▶ _What you should do_:
A single figure is required: the number of lines below that contain "pixel".

[[ Raw data open ]]

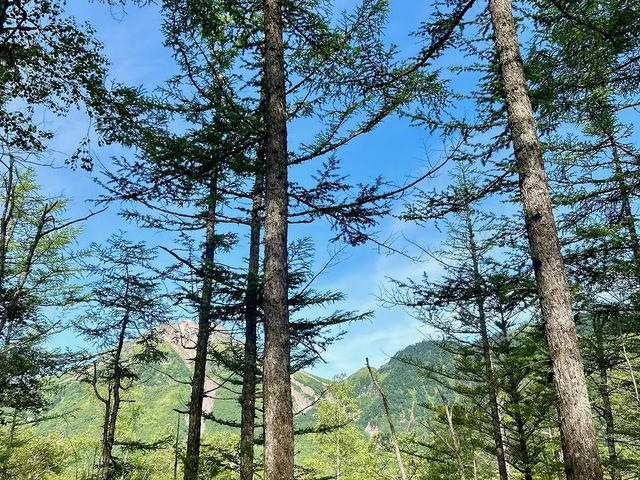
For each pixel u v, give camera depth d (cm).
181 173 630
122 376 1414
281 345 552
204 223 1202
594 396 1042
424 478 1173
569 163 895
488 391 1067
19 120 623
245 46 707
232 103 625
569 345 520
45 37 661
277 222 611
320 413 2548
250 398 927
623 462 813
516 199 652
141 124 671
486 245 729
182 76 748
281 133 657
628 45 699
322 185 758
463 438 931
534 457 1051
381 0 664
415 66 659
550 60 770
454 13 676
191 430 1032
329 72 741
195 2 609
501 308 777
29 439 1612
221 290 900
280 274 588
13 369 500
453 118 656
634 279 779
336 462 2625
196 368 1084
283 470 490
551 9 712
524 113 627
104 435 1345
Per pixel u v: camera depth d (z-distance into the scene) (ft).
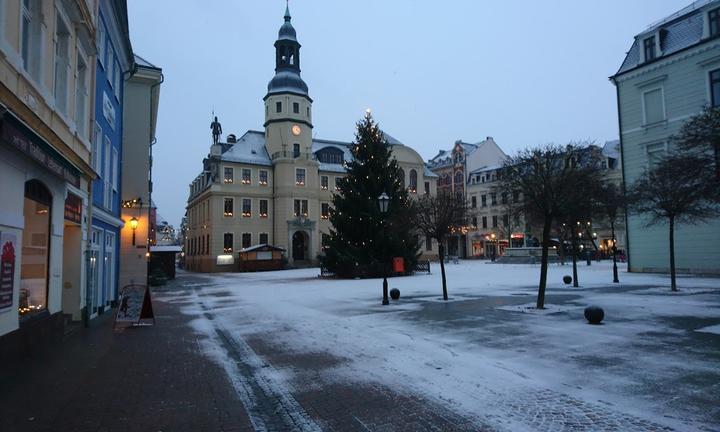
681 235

[[ Raw data closed ]]
[[ Raw data open ]]

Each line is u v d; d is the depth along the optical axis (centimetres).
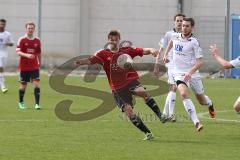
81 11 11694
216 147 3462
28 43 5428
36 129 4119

[[ Raw data closed ]]

▶ _Solution_:
2